The U.S. Department for Health and Human Services defines bullying as "unwanted, aggressive behavior among school aged children that involves a real or perceived power imbalance" and "is repeated, or has the potential to be repeated, over time."
While most states have anti-bullying statutes, there is no federal anti-bullying statute and most state statutes do not provide for a federal cause of action. Thus, lawsuits must be brought under federal anti-discrimination statutes, the U.S. Constitution, and state common law.
But this does not mean that state and local laws and policies are not relevant. When evaluating the strength of a bullying claim, you'll need to be familiar with your state's anti-bullying law and the school's policy. States define bullying differently and the school's policy will tell you what the school's responsibilities were.
Evaluating a Harassment Claim
Regardless of the type of action you plan on bringing, you'll first want to look at the nature of the bullying. Cases involving physical harassment, for example, are more likely to succeed than those involving verbal and social harassment. And in many jurisdictions, a plaintiff cannot recover in tort unless there has been physical harm. But longstanding verbal or social harassment can strengthen a claim involving physical harassment. And cases in which the victim has been harassed for a significant period of time are more likely to succeed than those involving single instances of harassment.
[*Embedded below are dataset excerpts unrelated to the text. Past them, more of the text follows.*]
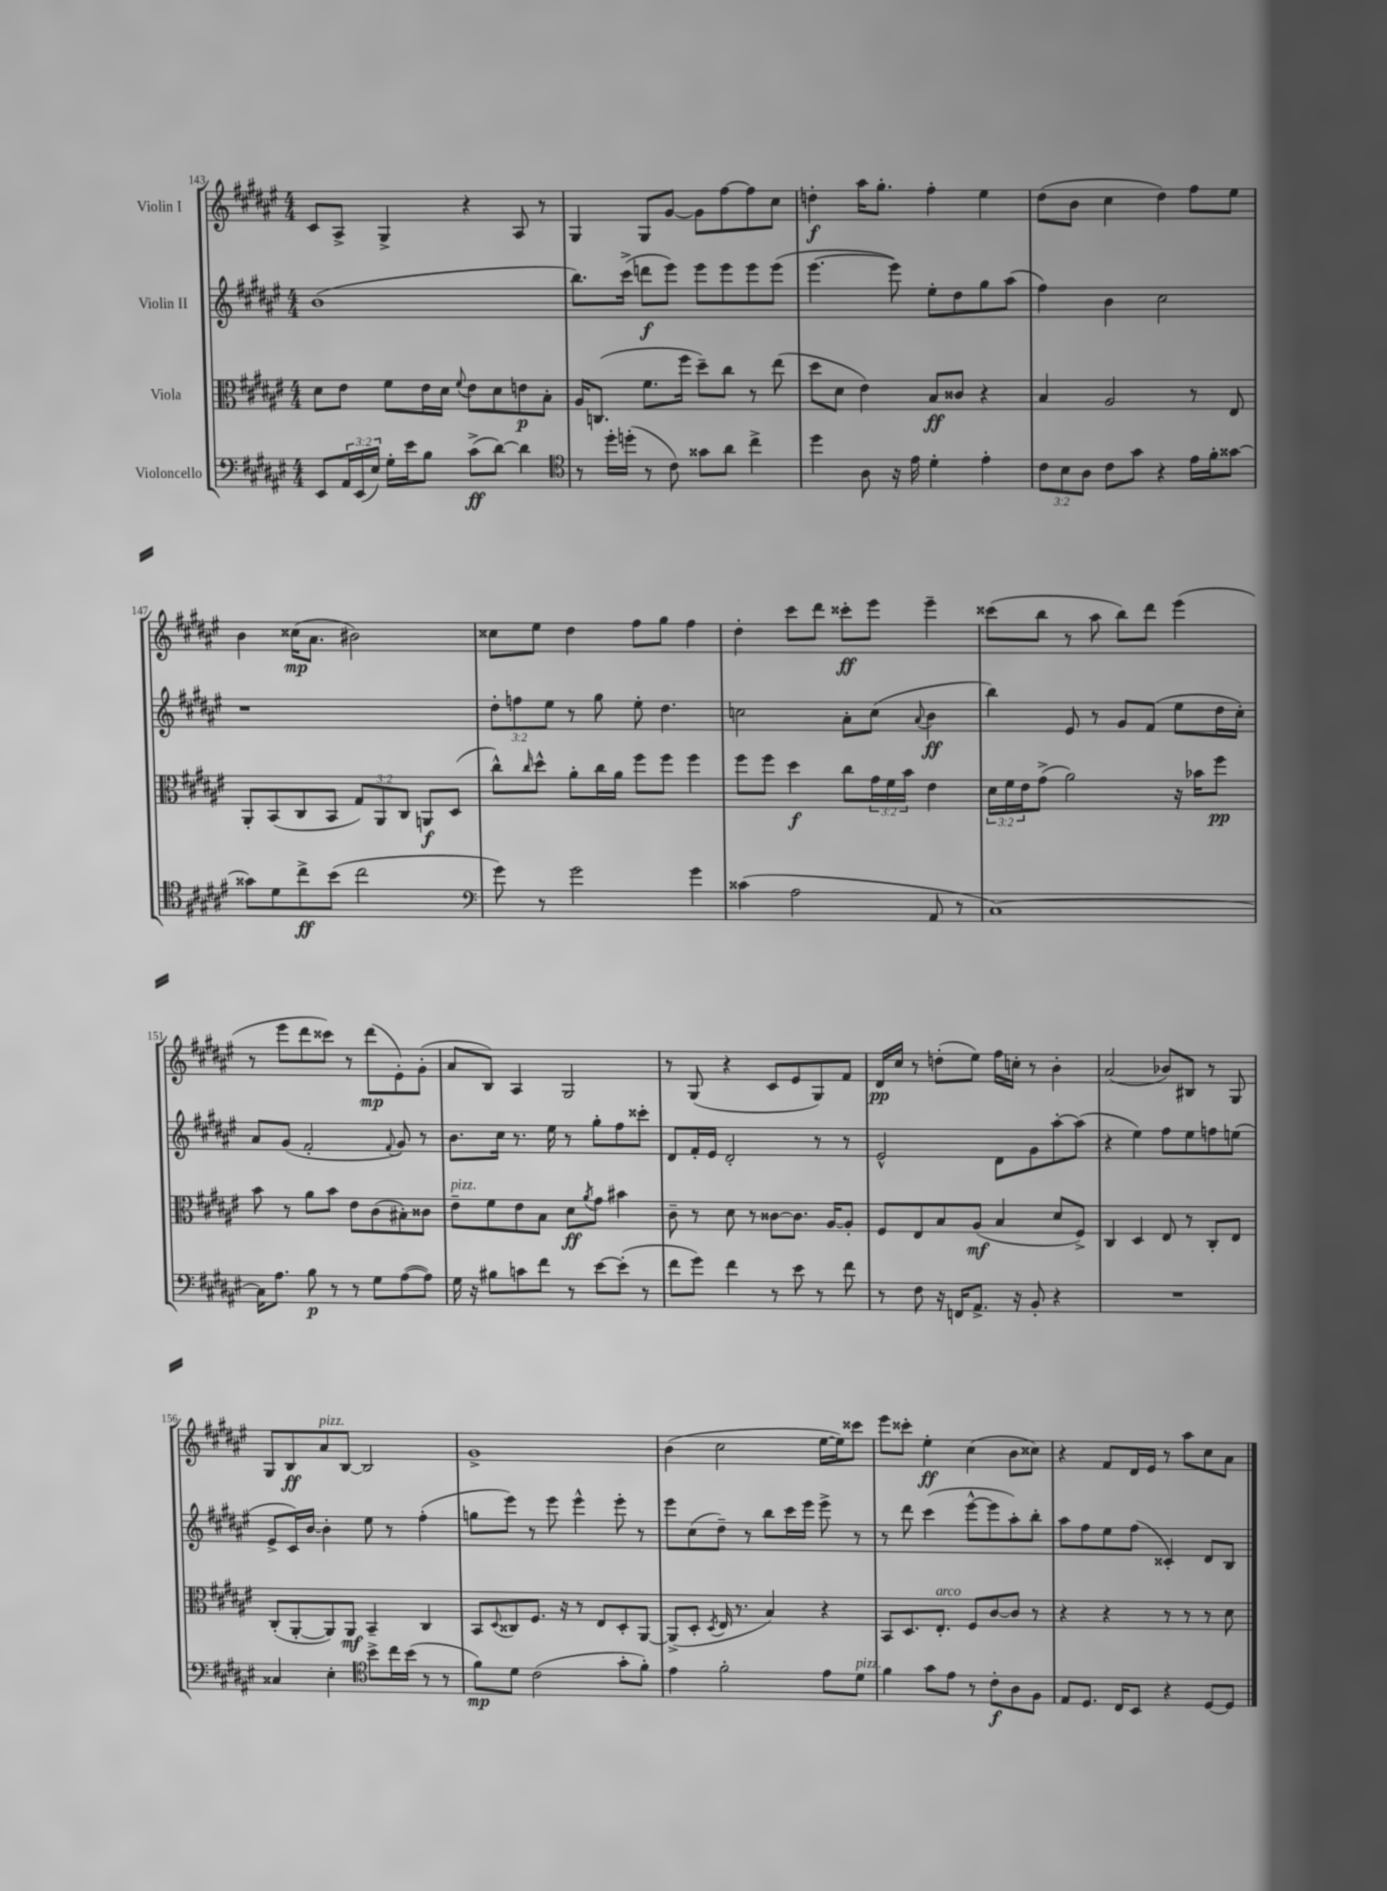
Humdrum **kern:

**kern	**kern	**kern	**kern
*staff4	*staff3	*staff2	*staff1
*clefF4	*clefC3	*clefG2	*clefG2
*k[f#c#g#d#a#e#]	*k[f#c#g#d#a#e#]	*k[f#c#g#d#a#e#]	*k[f#c#g#d#a#e#]
*M4/4	*M4/4	*M4/4	*M4/4
8EE#	8d#	(1b	8c#
24AA#	8e#	.	8A#^
(24EE#	.	.	.
24E#)	.	.	.
16G#'	8f#	.	4G#^
16e#	.	.	.
8B	16e#	.	.
.	16d#	.	.
.	8qqf#	.	.
(8c#^	8e#	.	4r
[8d#)	8d#	.	.
4d#]	8e	.	8A#
.	8B'	.	8r
=	=	=	=
*clefC4	*	*	*
8r	16A#	8.bb)	4G#
.	(8.C	.	.
16dd#'	.	.	.
(16dd'	.	(16ccc#^	.
8r	8.f#	8ddd	8G#
8c#)	.	8eee#)	[8g#
.	16ff#	.	.
8g##	8dd#~)	8eee#	8g#]
8a#	8cc#	8eee#	[8ff#
4cc#^	8r	8eee#	8ff#]
.	(8ee#	(8eee#	8cc#
=	=	=	=
4dd#	8dd#	[4.eee#	4dd'
.	8d#	.	.
8A#	4e#)	.	16aa#
.	.	.	8.gg#'
16r	.	8eee#])	.
16e#	.	.	.
4d#'	8B	8ee#'	4ff#'
.	8c##	8dd#	.
4e#'	4r	8gg#	4ee#
.	.	(8aa#	.
=	=	=	=
12c#	4B	4ff#)	(8dd#
12B	.	.	.
.	.	.	8b
12A#	.	.	.
8c#	2A#	4b	4cc#
8g#	.	.	.
4r	.	2cc#	4dd#)
16e#	8r	.	8ff#
16f#'	.	.	.
[8g##	8E#	.	8ee#
=	=	=	=
8g##]	8AA#'	1r	4b
8d#	(8BB	.	.
8cc#^	8C#	.	(16cc##
.	.	.	8.a#
(8b	8BB	.	.
2cc#	12G#)	.	2b#)
.	12AA#	.	.
.	12C#	.	.
.	8AA	.	.
.	(8D#	.	.
=	=	=	=
*clefF4	*	*	*
8g#)	8cc#^^)	12dd#'	8cc##
.	.	12ff	.
.	16qqcc#	.	.
8r	8dd#^^	.	8ee#
.	.	12ee#	.
2g#	8a#'	8r	4dd#
.	16cc#	8gg#	.
.	16a#	.	.
.	8ff#	8ee#'	8ff#
.	8ff#	4.dd#	8gg#
4g#	4ff#	.	4ff#
=	=	=	=
(4c##	8ff#	2cc	4dd#'
.	8ff#	.	.
2A#	4dd#	.	8ccc#
.	.	.	8ddd#
.	8cc#	8a#'	8ccc##'
.	24g#	(8cc	8eee#
.	24f#	.	.
.	24b	.	.
.	.	8qqa#	.
8AA#	4e#	4b	4eee#~
8r	.	.	.
=	=	=	=
[1C#)	24d#	4bb)	(8ccc##
.	24f#	.	.
.	24e#	.	.
.	(8g#^	.	8bb
.	2a#)	8e#	8r
.	.	8r	8aa#
.	.	8g#	8bb)
.	.	(8f#	8ddd#
.	16r	8ee#	(4eee#
.	16b-	.	.
.	8ff#	16dd#	.
.	.	16cc#')	.
=	=	=	=
16C#]	8b	8a#	8r
8.A#	.	.	.
.	8r	(8g#	8eee#
8B	8a#	2f#'	8ddd#
8r	8b	.	8ccc##)
8r	8e#	.	8r
8G#	(8c#	.	(8ddd#
.	.	8qqf#	.
([8A#	8B#')	8g#)	8e#')
8A#])	8c##	8r	(8g#'
=	=	=	=
16G#	8e#~	8.b	8a#
16r	.	.	.
8B#	8f#	.	8B)
.	.	16cc#	.
8c	8e#	8.r	4A#
8f#	8B	.	.
.	.	16ee#	.
8r	8d#	8r	2G#
.	8qa#	.	.
[8e#	8g#	8gg#'	.
(8e#']	4b#	8ff#	.
8r	.	8ccc##'	.
=	=	=	=
8f#	8c#~	8d#	8r
8g#)	8r	16f#'	(8G#
.	.	16e#	.
4f#	8d#	2d#'	4r
.	8r	.	.
8r	[8c##	.	8c#
8e#	8.c##]	.	8e#
8r	.	8r	8G#)
.	[16A#	.	.
8f#	8A#']	8r	8f#
=	=	=	=
8r	8F#	2e#^^	16d#
.	.	.	16cc#
8F#	8E#	.	8r
16r	8B	.	(8dd'
16FF	.	.	.
8.AA#^	(8A#	.	8ee#)
.	4B	8d#	16ff#
16r	.	.	16cc'
8BB'	.	8g#	8r
4r	8d#	[8aa#'	4b'
.	8F#^)	(8aa#]	.
=	=	=	=
1r	4C#	4r	(2a#
.	4D#	4ee#)	.
.	8E#	8ff#	8b-)
.	8r	8ee#	8B#
.	8C#'	8ff	8r
.	8E#	(8ee	8G#
=	=	=	=
4C##	(8C#'	8e#^	8G#
.	[8AA#'	16c#)	8B
.	.	[16b	.
4E#'	8AA#])	4b']	8a#
.	8AA#	.	[8B
*clefC4	*	*	*
8b^	4BB~	8ee#	2B]
16cc#	.	8r	.
(16b	.	.	.
8r	4C#	(4ff#'	.
8r	.	.	.
=	=	=	=
8f#)	8BB	8gg	1g#^
.	8qqD#	.	.
8d#	8C##	8eee#)	.
(2c#	8.F#	8r	.
.	.	8eee#	.
.	16r	.	.
.	8r	4eee#^^	.
.	8E#	.	.
8g#'	8D#'	8eee#'	.
8f#')	[8AA#	8r	.
=	=	=	=
4e#	(8AA#^]	8eee#	(4b
.	8D#'	(8cc#	.
.	8qD#	.	.
2f#'	16E#	8dd#~)	2cc#
.	8.r	.	.
.	.	8r	.
.	4B)	8bb	.
.	.	16ccc#	.
.	.	16eee#	.
8e#	4r	8eee#^	[16ee#
.	.	.	16ee#])
8d#	.	8r	8ccc##
=	=	=	=
4f#	8BB	8r	8eee#
.	8.D#	8ddd#	8ccc##'
8g#	.	(4ccc#	4ee#'
.	8.E#'	.	.
8e#	.	.	.
8r	8F#	[8eee#^^	(4cc#
8c#'	[8c#	8eee#]	.
8A#	8c#]	8aa#')	8b
8F#	8r	8bb'	8cc##)
=	=	=	=
8E#	4r	8aa#	4r
8.D#	.	8ff#	.
.	4r	8ee#	8f#
16C#	.	.	.
8BB	.	(8ff#	16d#
.	.	.	16e#
4r	8r	4c##')	8r
.	8r	.	8aa#
[8D#	8r	8d#	8cc#
8D#]	8d#	8B	8a#
==	==	==	==
*-	*-	*-	*-
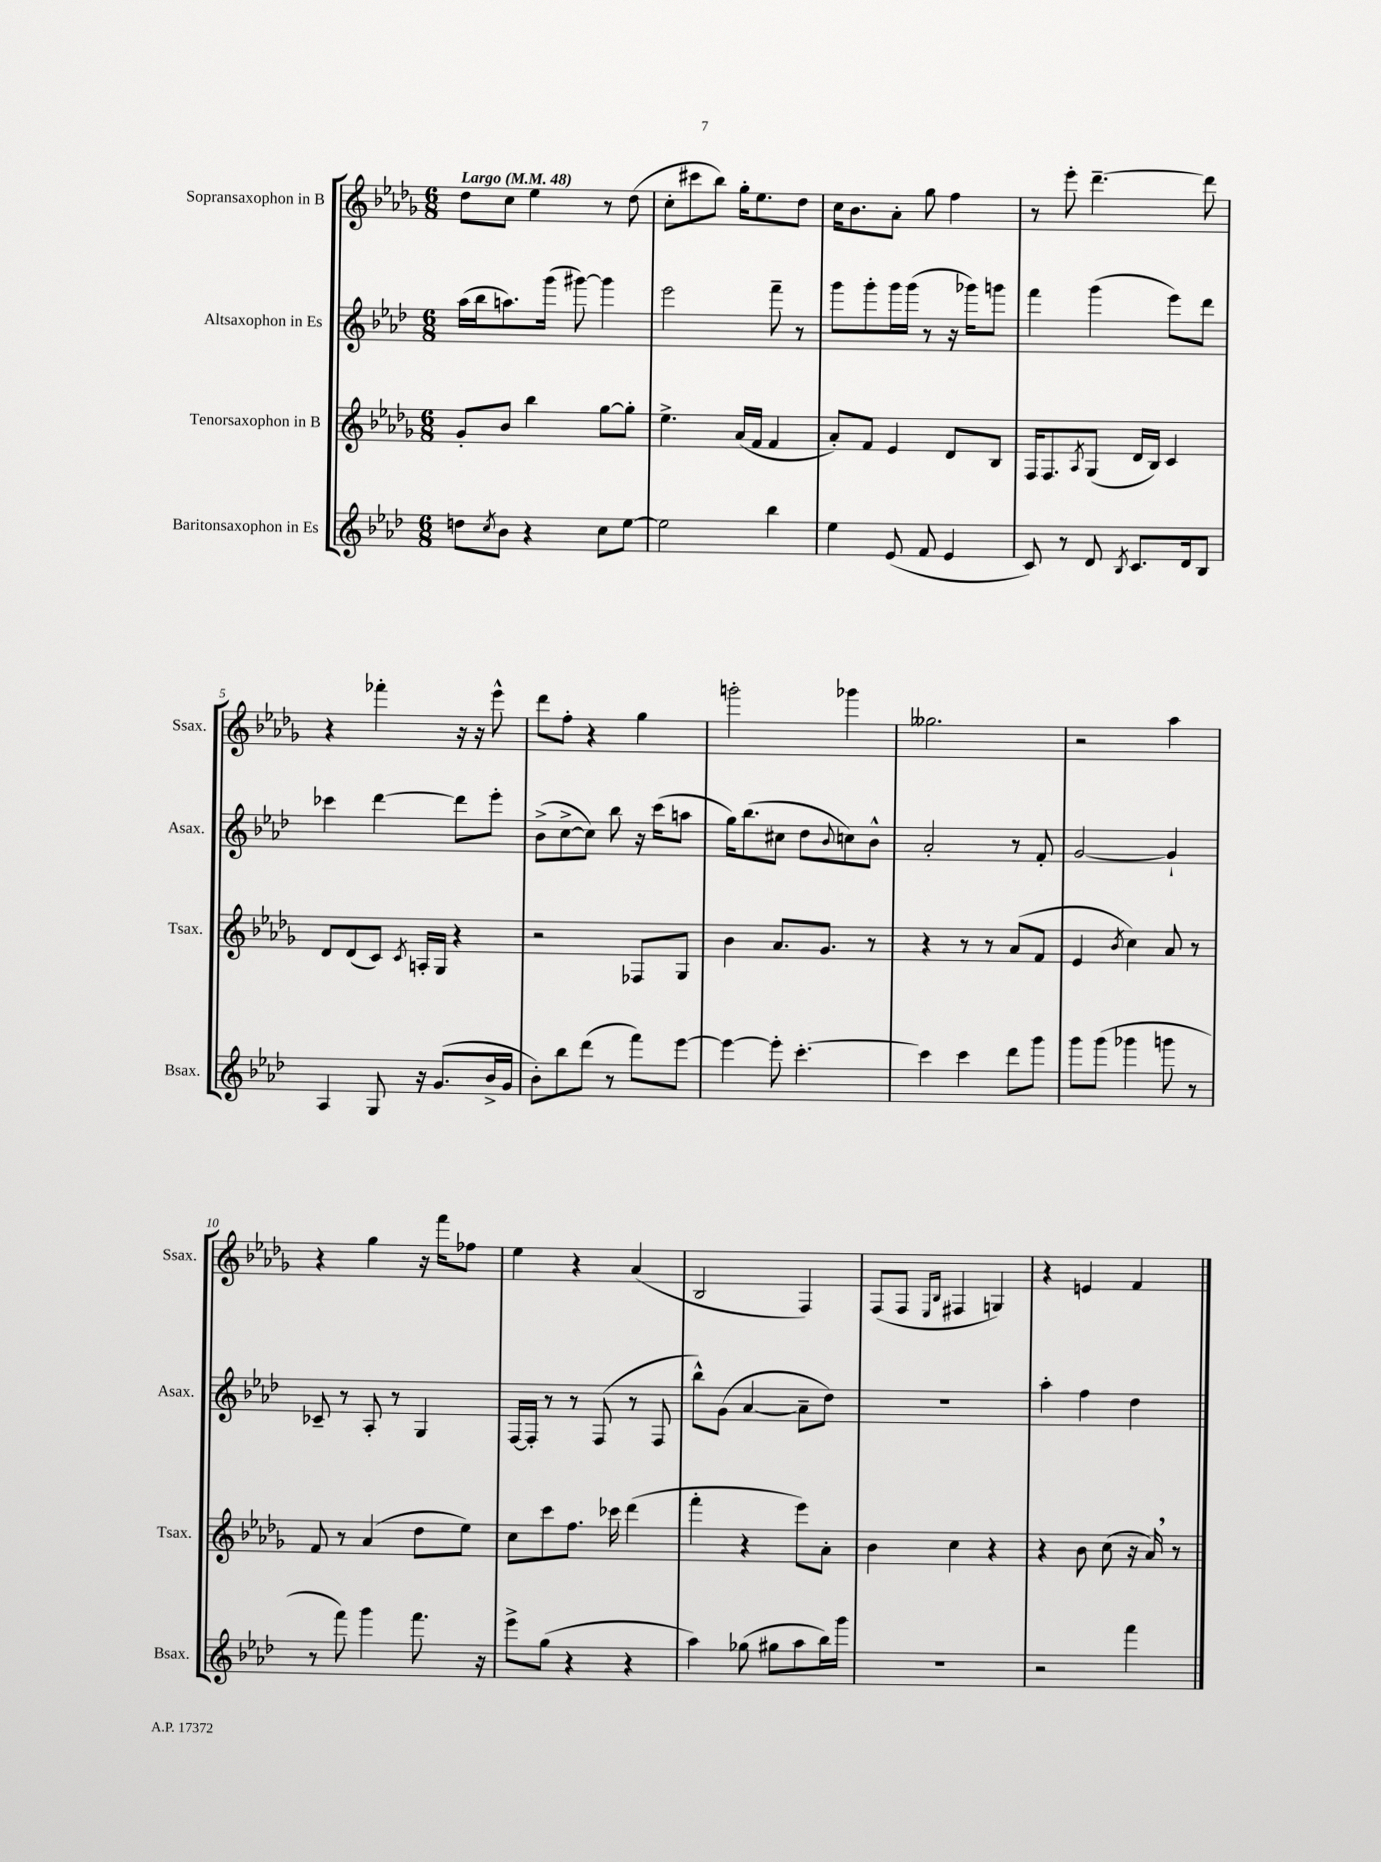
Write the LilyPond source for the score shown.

<<
\new StaffGroup <<
\new Staff = "s0" \with { instrumentName = "Sopransaxophon in B" shortInstrumentName = "Ssax." } {
    \clef treble \key des \major \numericTimeSignature \time 6/8 \tempo "Largo" 4 = 48
    des''8 c''8 ees''4 r8 des''8( |
    c''8-. cis'''8 bes''8) ges''16-. ees''8. des''8 |
    c''16 bes'8. aes'8-. ges''8 f''4 |
    r8 ees'''8-. des'''4.~-- des'''8 |
    r4 fes'''4-. r16 r16 ees'''8-^ |
    des'''8 f''8-. r4 ges''4 |
    g'''2-. ges'''4 |
    geses''2. |
    r2 aes''4 |
    r4 ges''4 r16 f'''16 fes''8 |
    ees''4 r4 aes'4( |
    bes2 f4) |
    f8( f8 \grace { ees16 bes16 } fis4 g4) |
    r4 e'4 f'4 \bar "|." |
}
\new Staff = "s1" \with { instrumentName = "Altsaxophon in Es" shortInstrumentName = "Asax." } {
    \clef treble \key aes \major \numericTimeSignature \time 6/8
    aes''16( bes''16 a''8.) g'''16( gis'''8~) gis'''4 |
    ees'''2 f'''8-- r8 |
    g'''8 g'''8-. g'''16 g'''16( r8 r16 ges'''16) g'''8 |
    f'''4 g'''4( ees'''8) des'''8 |
    ces'''4 des'''4~ des'''8 ees'''8-. |
    bes'8->( c''8~-> c''8) bes''8 r16 c'''16( a''8 |
    g''16) bes''8.( cis''8 des''8 \appoggiatura { bes'8 } c''8) bes'8-^ |
    aes'2-. r8 f'8-. |
    g'2~ g'4-! |
    ces'8-- r8 aes8-. r8 g4 |
    f16~ f16-. r8 r8 f8( r8 f8 |
    bes''8-^) g'8( aes'4~ aes'8-- des''8) |
    R2. |
    aes''4-. f''4 des''4 \bar "|." |
}
\new Staff = "s2" \with { instrumentName = "Tenorsaxophon in B" shortInstrumentName = "Tsax." } {
    \clef treble \key des \major \numericTimeSignature \time 6/8
    ges'8-. bes'8 bes''4 ges''8~ ges''8-. |
    ees''4.-> aes'16( f'16 f'4 |
    aes'8-.) f'8 ees'4 des'8 bes8 |
    f16 f8. \acciaccatura { aes8 } ges8( des'16 bes16) c'4 |
    des'8 des'8( c'8) \acciaccatura { c'8 } a16-. ges16 r4 |
    r2 fes8 ges8 |
    bes'4 aes'8. ges'8. r8 |
    r4 r8 r8 aes'8( f'8 |
    ees'4 \acciaccatura { bes'8 } c''4) aes'8 r8 |
    f'8 r8 aes'4( des''8 ees''8) |
    c''8 c'''8 f''8. ces'''16 des'''4( |
    f'''4-. r4 ees'''8) aes'8-. |
    bes'4 c''4 r4 |
    r4 bes'8 c''8( r16 aes'16) \breathe r8 \bar "|." |
}
\new Staff = "s3" \with { instrumentName = "Baritonsaxophon in Es" shortInstrumentName = "Bsax." } {
    \clef treble \key aes \major \numericTimeSignature \time 6/8
    d''8 \acciaccatura { c''8 } bes'8 r4 c''8 ees''8~ |
    ees''2 bes''4 |
    ees''4 ees'8( f'8 ees'4 |
    c'8) r8 des'8 \acciaccatura { bes8 } c'8. des'16 bes8 |
    aes4 g8 r16 g'8.( bes'16-> g'16 |
    bes'8-.) bes''8 des'''8( r8 f'''8) ees'''8~ |
    ees'''4~ ees'''8-. c'''4.~-. |
    c'''4 c'''4 des'''8 g'''8 |
    g'''8 g'''8( ges'''4 g'''8 r8 |
    r8 f'''8) g'''4 f'''8. r16 |
    ees'''8-> g''8( r4 r4 |
    aes''4) ges''8( gis''8 aes''8 bes''16) g'''16 |
    R2. |
    r2 f'''4 \bar "|." |
}
>>
>>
Second, because school districts will only be liable for harm when it can control the situation—on school grounds or when the student is in the school's custody. This generally includes extracurricular activities and, sometimes, the Internet. The school may not only be liable for cyberbullying carried out through school computers, but also personal devices if done on school grounds.
Next, the victim must have suffered damages under the law in order to recover. Thus, you'll need to look at what harm the bullied victim has suffered. Common in bullying lawsuits are physical injuries, failing grades, withdrawal from school, and depression, anxiety or other psychological harm.
Is the School District Liable?
Often the hardest element to prove is knowledge by the school district. The school district is generally only liable where it had actual or constructive knowledge of the bullying. Unfortunately, students who are being bullied are often too afraid to report it. And who must have had knowledge differs depending on the case. In some federal claims, the school district must have had knowledge. In other cases, however, any responsible employee must have knowledge. This will differ depending on the school's policy and how the school is structured. Moreover, some states grant school districts and school boards absolute immunity for their employees' torts. Others grant qualified immunity when employees are performing their discretionary functions as long as they did not act maliciously, in bad faith, or with wanton or reckless disregard.
When Litigation Is Not the Best Option
Finally, as in any case, you'll have to consider the needs of the victim—a child or teenager who is suffering. Is the child or teenager able to participate as a plaintiff? If not, there may be options outside of litigation.